State youth, sports and entrepreneurship executive councillor Mohd Najwan Halimi framed the programme as an attempt to build a proper school ecosystem for pickleball. The rollout will run through five zones across Selangor and begin with cooperation from the Selangor State Education Department, a sign that the state wants a formal pipeline rather than a one-off promotion. Najwan said teachers will be given space to become coaches, while schools are expected to develop more systematic training plans around the sport.

AI-generated illustration
AI-generated illustration

That matters because pickleball is still outside National Sports Council school training, leaving Selangor to build its own route into the game. By starting in schools, the state is trying to solve several problems at once: coaching, equipment access, and court time. In practical terms, Picklespark is designed to turn first contact with the sport into regular training, then into team structures, and eventually into a pool of athletes who can feed club and state-level competition.

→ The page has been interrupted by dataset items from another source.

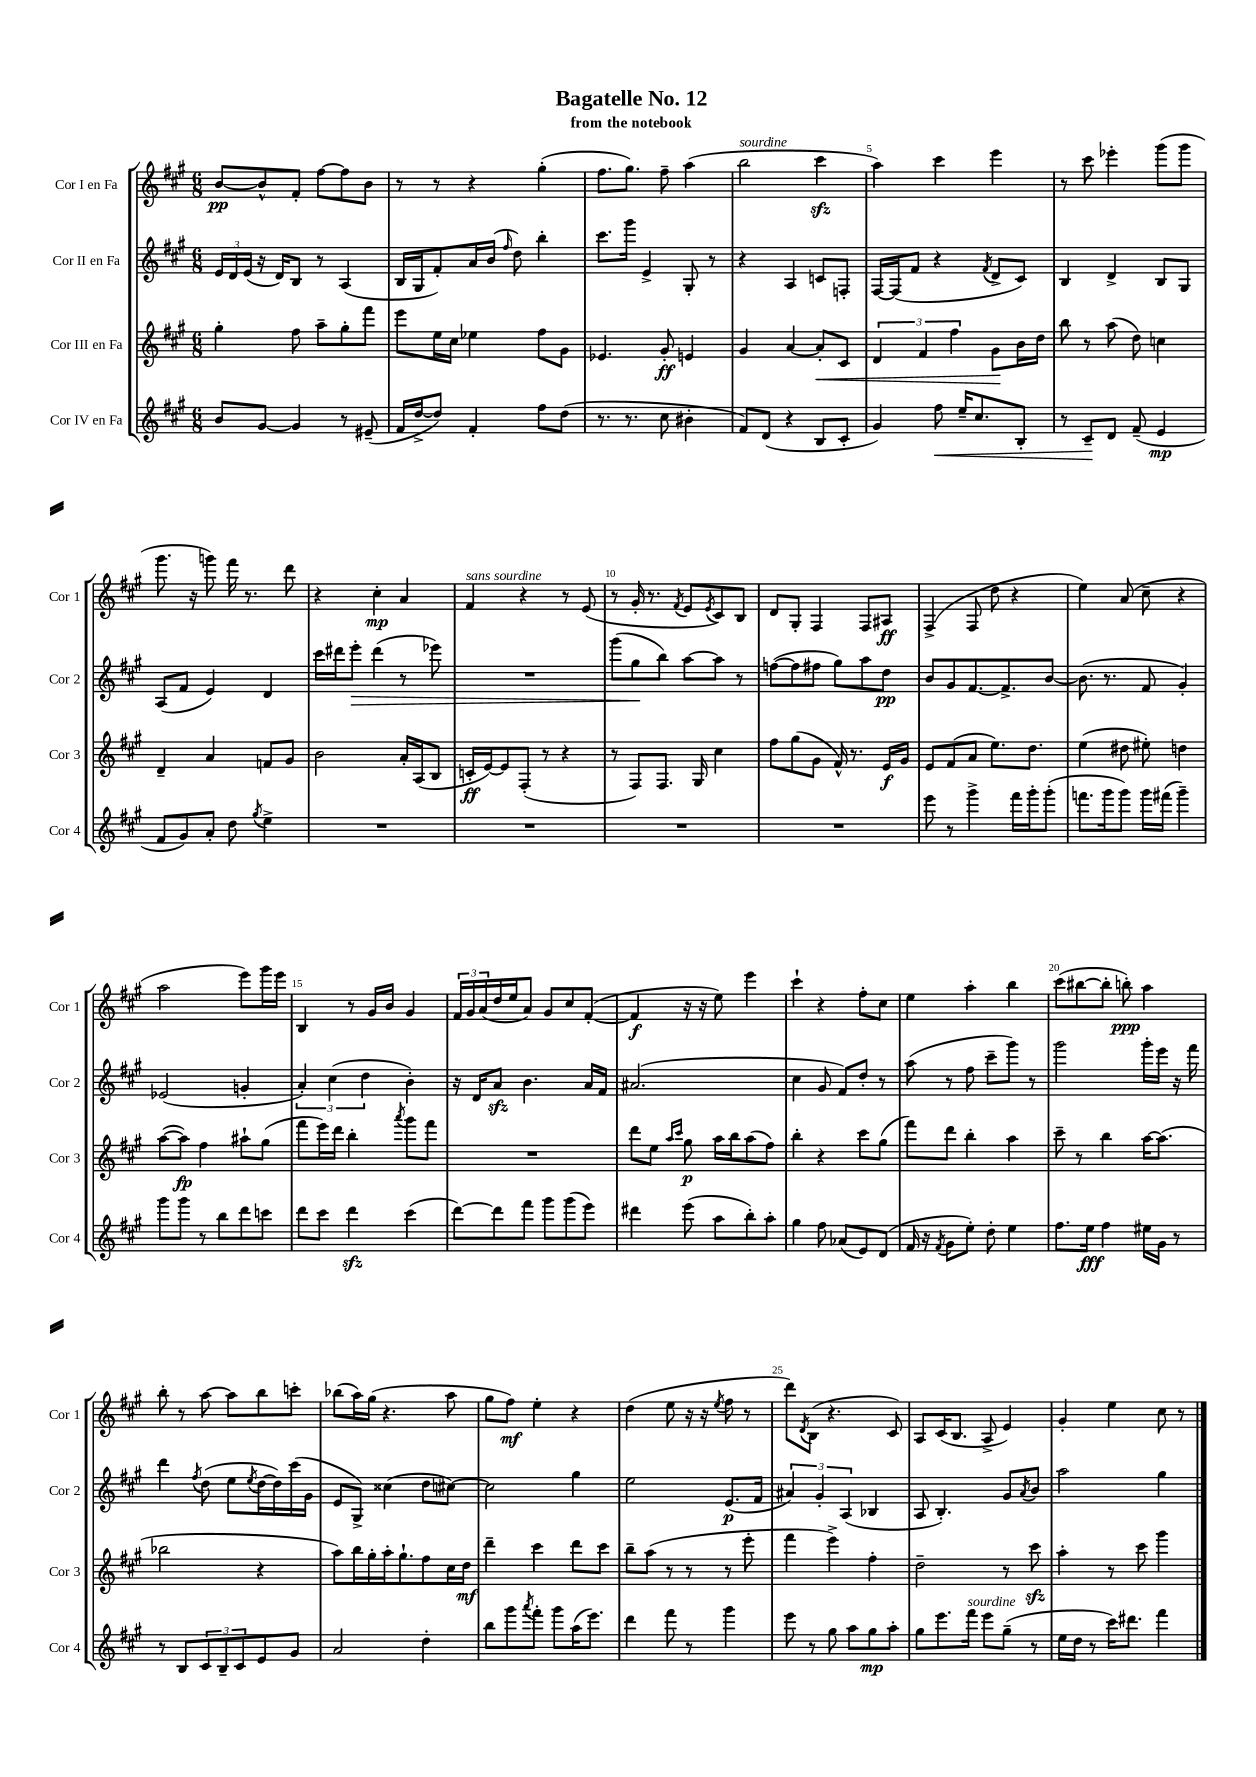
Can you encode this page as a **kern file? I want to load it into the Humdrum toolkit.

**kern	**kern	**kern	**kern
*staff4	*staff3	*staff2	*staff1
*clefG2	*clefG2	*clefG2	*clefG2
*k[f#c#g#]	*k[f#c#g#]	*k[f#c#g#]	*k[f#c#g#]
*M6/8	*M6/8	*M6/8	*M6/8
8b	4gg#'	24e	[8b
.	.	24d	.
.	.	(24e	.
[8g#	.	16r	8b^^]
.	.	16d)	.
4g#]	8ff#	8B	8f#'
.	8aa~	8r	[8ff#
8r	8gg#'	(4A	8ff#]
(8e#~	8fff#	.	8b
=	=	=	=
16f#	8eee	16B	8r
[16dd^	.	16G#	.
8dd])	16ee	8f#')	8r
.	16cc#	.	.
4f#'	4ee-	16a	4r
.	.	(16b	.
.	.	16qqff#	.
.	.	8dd)	.
8ff#	8ff#	4bb'	(4gg#'
(8dd	8g#	.	.
=	=	=	=
8.r	4.e-	8.ccc#	8.ff#
8.r	.	16ggg#	8.gg#)
.	.	4e^	.
8cc#	8g#'	.	8ff#~
4b#'	4e	8G#'	(4aa
.	.	8r	.
=	=	=	=
8f#)	4g#	4r	2bb
(8d	.	.	.
4r	[4a	4A	.
8B	8a']	8c	4ccc#
8c#'	8c#	8F'	.
=	=	=	=
4g#)	6d	[16F#	4aa)
.	.	(16F#]	.
.	.	8f#	.
.	6f#	.	.
8ff#	.	4r	4ccc#
.	6ff#	.	.
16ee~	.	.	.
8.cc#	.	.	.
.	.	8qf#	.
.	8g#	8d^	4eee
8B'	16b	8c#)	.
.	16dd	.	.
=	=	=	=
8r	8bb	4B	8r
8c#~	8r	.	8ccc#
8d	(8aa	4d^	4eee-'
(8f#~	8dd)	.	.
4e	4cc	8B	(8ggg#
.	.	8G#	8ggg#
=	=	=	=
8f#	4d~	(8A	8.ggg#
8g#)	.	8f#	.
.	.	.	16r
8a'	4a	4e)	8ggg)
8dd	.	.	16fff#
.	.	.	8.r
8qgg#	.	.	.
4ee^	8f	4d	.
.	8g#	.	8ddd
=	=	=	=
2.r	2b	16ccc#	4r
.	.	16ddd#	.
.	.	8eee'	.
.	.	(4ddd#	4cc#'
.	16a'	8r	4a
.	(16A	.	.
.	8B	8eee-)	.
=	=	=	=
2.r	16c'	2.r	4f#
.	[16e)	.	.
.	8e]	.	.
.	(8F#'	.	4r
.	8r	.	.
.	4r	.	8r
.	.	.	(8e
=	=	=	=
2.r	8r	(8ggg#	8r
.	8F#)	8gg#	16g#'
.	.	.	8.r
.	8.F#	8bb)	.
.	.	.	8qf#
.	.	[8aa	8e
.	16G#	.	.
.	.	.	8qe
.	4cc#	8aa]	8c#)
.	.	8r	8B
=	=	=	=
2.r	8ff#	([8ff	8d
.	(8gg#	8ff]	8G#'
.	8g#	8ff#	4F#
.	16f#^^)	8gg#)	.
.	8.r	.	.
.	.	8aa	8F#
.	16e	8dd	8A#
.	16g#	.	.
=	=	=	=
8eee	8e	8b	(4F#^
8r	(8f#	8g#	.
4ggg#^	8a	[8.f#	8F#
.	8.ee)	.	8dd
.	.	8.f#^]	.
16fff#	.	.	4r
16ggg#'	8.dd	.	.
(8ggg#'	.	[8b	.
=	=	=	=
8.fff	(4ee	(8.b]	4ee)
16ggg#	.	8.r	.
8ggg#)	8dd#	.	(8a
16ggg#	8ee#')	8f#	8cc#~
(16fff#	.	.	.
4ggg#~)	4dd	4g#')	4r
=	=	=	=
8ggg#	([8aa	(2e-	2aa
8ggg#	8aa])	.	.
8r	4ff#	.	.
8bb	.	.	.
8ddd	8aa#`	4g'	8eee)
8ccc	(8gg#	.	16ggg#
.	.	.	16eee
=	=	=	=
8ddd	8fff#	6a')	4B
8ccc#	16eee)	.	.
.	.	(6cc#	.
.	16ddd	.	.
4ddd	4bb'	.	8r
.	.	6dd	.
.	.	.	16g#
.	.	.	16b
.	8qaaa	.	.
(4ccc#	8ggg#	4b')	4g#
.	8fff#	.	.
=	=	=	=
[8ddd)	2.r	16r	24f#
.	.	.	24g#
.	.	16d	.
.	.	.	(24a
8ddd]	.	8a	16dd
.	.	.	16ee
8fff#	.	4.b	8a)
8ggg#	.	.	8g#
(8ggg#	.	.	8cc#
8eee)	.	16a	([8f#'
.	.	16f#	.
=	=	=	=
4ddd#	8ddd	(2.a#	4f#]
.	8ee	.	.
.	16qqaa	.	.
.	16qqccc#	.	.
(8eee	8gg#	.	16r
.	.	.	16r
8aa	16aa	.	8ee)
.	16bb	.	.
8bb')	(8aa	.	4eee
8aa'	8ff#)	.	.
=	=	=	=
4gg#	4bb'	4cc#	4ccc#`
8ff#	4r	8g#	4r
(8a-	.	8f#)	.
8e)	8ccc#	8dd'	8ff#'
(8d	(8gg#	8r	8cc#
=	=	=	=
16f#	8fff#)	(8aa	4ee
16r	.	.	.
8qf#	.	.	.
8g#	8ddd	8r	.
8ee')	4bb'	8ff#	4aa'
8dd'	.	8ccc#~	.
4ee	4aa	8ggg#)	4bb
.	.	8r	.
=	=	=	=
8.ff#	8ccc#~	2ggg#	(8ccc#
.	8r	.	[8bb#
16ee	.	.	.
4ff#	4bb	.	8bb#']
.	.	.	8bb')
16ee#	[16aa	16ggg#'	4aa
16g#	(8.aa]	16eee	.
8r	.	16r	.
.	.	16fff#	.
=	=	=	=
8r	2bb-	4ddd	8bb'
8B	.	.	8r
.	.	8qff#	.
12c#	.	(8dd	[8aa
12B~	.	.	.
.	.	8ee	8aa]
12c#	.	.	.
.	.	8qee	.
8e	4r	[16dd	8bb
.	.	16dd])	.
8g#	.	(16ccc#	8ccc'
.	.	16g#	.
=	=	=	=
2a	8aa)	8e	(8bb-
.	16bb	8G#^)	16aa)
.	16gg#'	.	(16gg#
.	16aa'	(4cc##	4.r
.	8.gg#`	.	.
4dd'	8ff#	8dd	.
.	16cc#	[8cc#)	8aa
.	16dd	.	.
=	=	=	=
8bb	4ddd~	2cc#]	8gg#
8ggg#	.	.	8ff#)
8qaaa	.	.	.
8fff#'	4ccc#	.	4ee'
8ggg#	.	.	.
(16aa	8ddd	4gg#	4r
8.eee)	.	.	.
.	8ccc#	.	.
=	=	=	=
4ddd	8bb~	2ee	(4dd
.	(8aa	.	.
8fff#	8r	.	8ee
8r	8r	.	16r
.	.	.	16r
.	.	.	8qee
4ggg#	8r	(8.e	8ff#
.	8eee'	.	8r
.	.	16f#	.
=	=	=	=
8eee	4fff#	6a#)	8ddd)
.	.	.	8qd
8r	.	.	(8B
.	.	6g#'	.
8gg#	4eee^)	.	4.r
.	.	(6A	.
8aa	.	.	.
8gg#	4ff#'	4B-	.
8aa'	.	.	8c#)
=	=	=	=
8gg#	2dd~	8A	8A
8.eee	.	4.B')	(16c#
.	.	.	8.B
16fff#	.	.	.
8eee	.	.	8A^
(8gg#~	8r	8g#	4e)
.	.	8qa	.
8r	8ccc#	8b	.
=	=	=	=
16ee	4aa'	2aa	4g#'
16dd	.	.	.
8r	.	.	.
16ccc#)	8r	.	4ee
8.ddd#	.	.	.
.	8ccc#	.	.
4fff#	4ggg#	4gg#	8cc#
.	.	.	8r
==	==	==	==
*-	*-	*-	*-
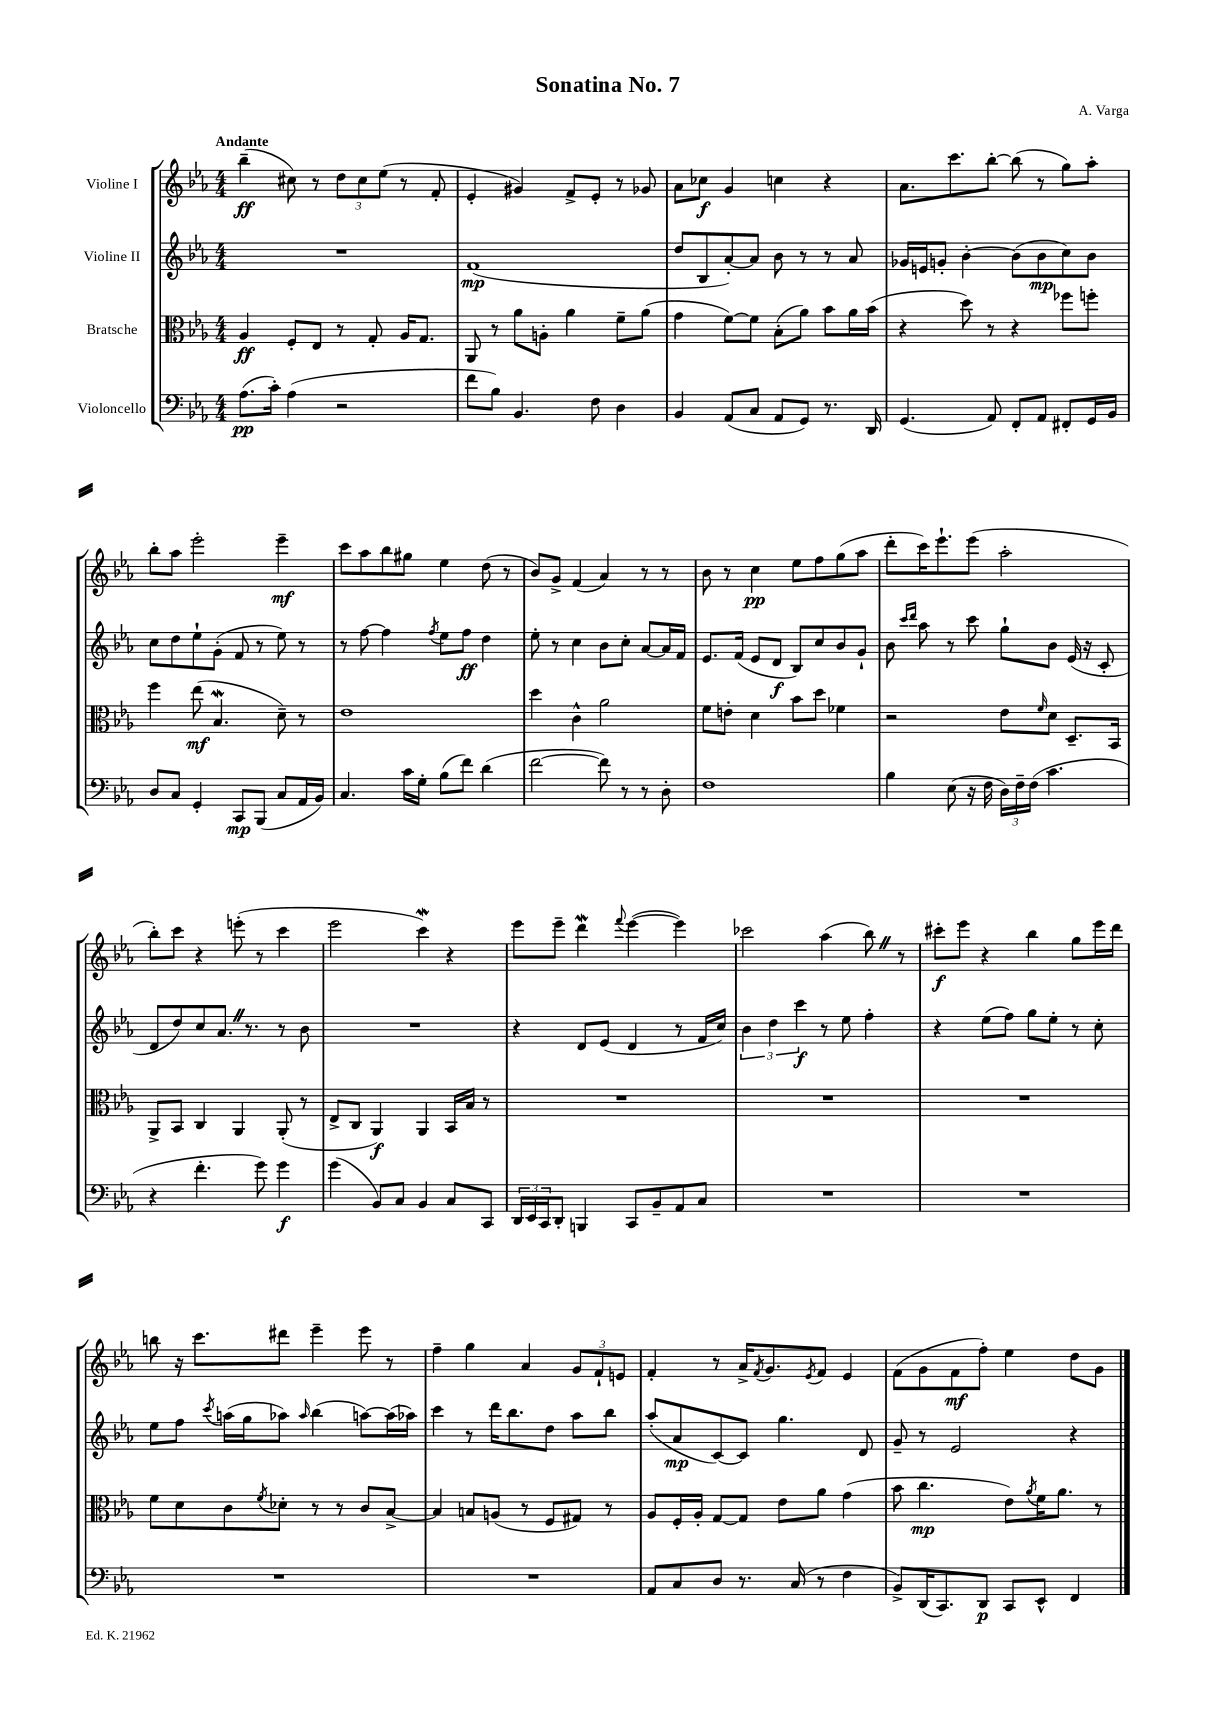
\header { title = "Sonatina No. 7" composer = "A. Varga" }
<<
\new StaffGroup <<
\new Staff = "s0" \with { instrumentName = "Violine I" } {
    \clef treble \key ees \major \numericTimeSignature \time 4/4 \tempo "Andante"
    bes''4--\ff( cis''8) r8 \tuplet 3/2 { d''8 cis''8 ees''8( } r8 f'8-. |
    ees'4-. gis'4) f'8-> ees'8-. r8 ges'8 |
    aes'8 ces''8\f g'4 c''4 r4 |
    aes'8. c'''8. bes''8~-. bes''8( r8 g''8) aes''8-. |
    bes''8-. aes''8 ees'''2-. ees'''4--\mf |
    c'''8 aes''8 bes''8 gis''8 ees''4 d''8( r8 |
    bes'8) g'8-> f'4( aes'4) r8 r8 |
    bes'8 r8 c''4\pp ees''8 f''8 g''8( aes''8 |
    d'''8-. c'''16) ees'''8.-! ees'''8( aes''2-. |
    bes''8-.) c'''8 r4 e'''8-.( r8 c'''4 |
    ees'''2 c'''4\mordent) r4 |
    ees'''8 ees'''8-- d'''4\mordent \appoggiatura { f'''8 } ees'''4~( ees'''4) |
    ces'''2 aes''4( bes''8) \once \override BreathingSign.text = \markup { \musicglyph "scripts.caesura.straight" } \breathe r8 |
    cis'''8-.\f ees'''8 r4 bes''4 g''8 ees'''16 d'''16 |
    b''8 r16 c'''8. dis'''8 ees'''4-- ees'''8 r8 |
    f''4-- g''4 aes'4 \tuplet 3/2 { g'8 f'8-! e'8 } |
    f'4-. r8 aes'16-> \acciaccatura { f'8 } g'8. \acciaccatura { ees'8 } f'8 ees'4 |
    f'8( g'8 f'8\mf f''8-.) ees''4 d''8 g'8 \bar "|." |
}
\new Staff = "s1" \with { instrumentName = "Violine II" } {
    \clef treble \key ees \major \numericTimeSignature \time 4/4
    R1 |
    f'1\mp( |
    d''8 bes8 aes'8~-.) aes'8 bes'8 r8 r8 aes'8 |
    ges'16 e'16 g'8-. bes'4~-. bes'8( bes'8\mp c''8) bes'8 |
    c''8 d''8 ees''8-! g'8-.( f'8 r8 ees''8) r8 |
    r8 f''8~ f''4 \acciaccatura { f''8 } ees''8 f''8\ff d''4 |
    ees''8-. r8 c''4 bes'8 c''8-. aes'8~ aes'16 f'16 |
    ees'8. f'16( ees'8 d'8\f bes8) c''8 bes'8 g'8-! |
    bes'8 \grace { c'''16 d'''16 } aes''8 r8 c'''8 g''8-! bes'8 ees'16( r16 c'8-. |
    d'8 d''8) c''8 aes'8. \once \override BreathingSign.text = \markup { \musicglyph "scripts.caesura.straight" } \breathe r8. r8 bes'8 |
    R1 |
    r4 d'8 ees'8( d'4 r8 f'16 c''16) |
    \tuplet 3/2 { bes'4 d''4 c'''4\f } r8 ees''8 f''4-. |
    r4 ees''8( f''8) g''8 ees''8-. r8 c''8-. |
    ees''8 f''8 \acciaccatura { c'''8 } a''16( g''16 aes''8) \grace { aes''16 } bes''4( a''8~) a''16( aes''16) |
    c'''4 r8 d'''16 bes''8. d''8 aes''8 bes''8 |
    aes''8-.( aes'8\mp c'8~) c'8 g''4. d'8 |
    g'8-- r8 ees'2 r4 \bar "|." |
}
\new Staff = "s2" \with { instrumentName = "Bratsche" } {
    \clef alto \key ees \major \numericTimeSignature \time 4/4
    aes4\ff f8-. ees8 r8 g8-. aes16 g8. |
    aes,8 r8 aes'8 a8-. aes'4 f'8-- aes'8( |
    g'4 f'8~) f'8 bes8-.( aes'8) bes'8 aes'16 bes'16( |
    r4 d''8) r8 r4 fes''8 f''8-. |
    f''4 ees''8\mf( bes4.\mordent d'8--) r8 |
    ees'1 |
    d''4 c'4-^ aes'2 |
    f'8 e'8-. d'4 bes'8 d''8 fes'4 |
    r2 ees'8 \grace { f'16 } d'8 d8.-- bes,16 |
    aes,8-> bes,8 c4 aes,4 aes,8-.( r8 |
    ees8-> c8 aes,4\f) aes,4 bes,16 bes16 r8 |
    R1 |
    R1 |
    R1 |
    f'8 d'8 c'8 \acciaccatura { f'8 } des'8-. r8 r8 c'8 bes8~-> |
    bes4 b8 a8( r8 f8 gis8) r8 |
    aes8 f16-. aes16-. g8~ g8 ees'8 aes'8 g'4( |
    bes'8 c''4.\mp ees'8) \acciaccatura { aes'8 } f'16 aes'8. r8 \bar "|." |
}
\new Staff = "s3" \with { instrumentName = "Violoncello" } {
    \clef bass \key ees \major \numericTimeSignature \time 4/4
    aes8.\pp( c'16-.) aes4( r2 |
    f'8 bes8) bes,4. f8 d4 |
    bes,4 aes,8( c8 aes,8 g,8) r8. d,16 |
    g,4.( aes,8) f,8-. aes,8 fis,8-. g,16 bes,16 |
    d8 c8 g,4-. c,8\mp bes,,8( c8 aes,16 bes,16) |
    c4. c'16 g16-. bes8( f'8) d'4( |
    f'2~ f'8) r8 r8 d8-. |
    f1 |
    bes4 ees8( r16 f16 \tuplet 3/2 { d16) f16-- f16( } c'4. |
    r4 f'4.-. g'8) g'4\f |
    g'4( bes,8) c8 bes,4 c8 c,8 |
    \tuplet 3/2 { d,16 ees,16 c,16 } d,8-. b,,4 c,8 bes,8-- aes,8 c8 |
    R1 |
    R1 |
    R1 |
    R1 |
    aes,8 c8 d8 r8. c16( r8 f4 |
    bes,8->) d,16( c,8.) d,8\p c,8 ees,8-^ f,4 \bar "|." |
}
>>
>>
\layout { \context { \Score \remove "Bar_number_engraver" } }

The programme also fits Selangor’s wider competitive ambitions. In November 2024, Menteri Besar Amirudin Shari said the state intended to introduce pickleball as a medal sport at SUKMA 2026. In June 2025, Najwan said pickleball could be included as a demonstration sport at the 2026 Malaysia Games, noting that only a handful of states, including Selangor, Sarawak, Perak and Penang, had the kind of participation and infrastructure needed to push the sport forward.

That wider push sits inside a bigger national and regional boom. The Malaysia Pickleball Association says the country has more than 400,000 players, 73 tournaments, 472-plus venues and 500-plus certified coaches. Separate reporting in August 2025 put Malaysia at at least 50 privately owned pickleball arenas and more than 400 courts. Across Asia, UPA Asia and YouGov research found about 1.9 billion people in 12 territories had heard of pickleball, while about 812 million had played it at least once. Selangor’s school tour is a test of whether state money can turn that mass awareness into a lasting development model.